··· Records to use ···

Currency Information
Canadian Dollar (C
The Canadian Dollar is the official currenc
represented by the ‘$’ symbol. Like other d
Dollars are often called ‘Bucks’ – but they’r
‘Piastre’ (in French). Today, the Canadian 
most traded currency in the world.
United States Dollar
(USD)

···

Write out every line of the data above word for word, keeping each line break where it falls.

Currency Information
Canadian Dollar (C
The Canadian Dollar is the official currenc
represented by the ‘$’ symbol. Like other d
Dollars are often called ‘Bucks’ – but they’r
‘Piastre’ (in French). Today, the Canadian 
most traded currency in the world.
United States Dollar
(USD)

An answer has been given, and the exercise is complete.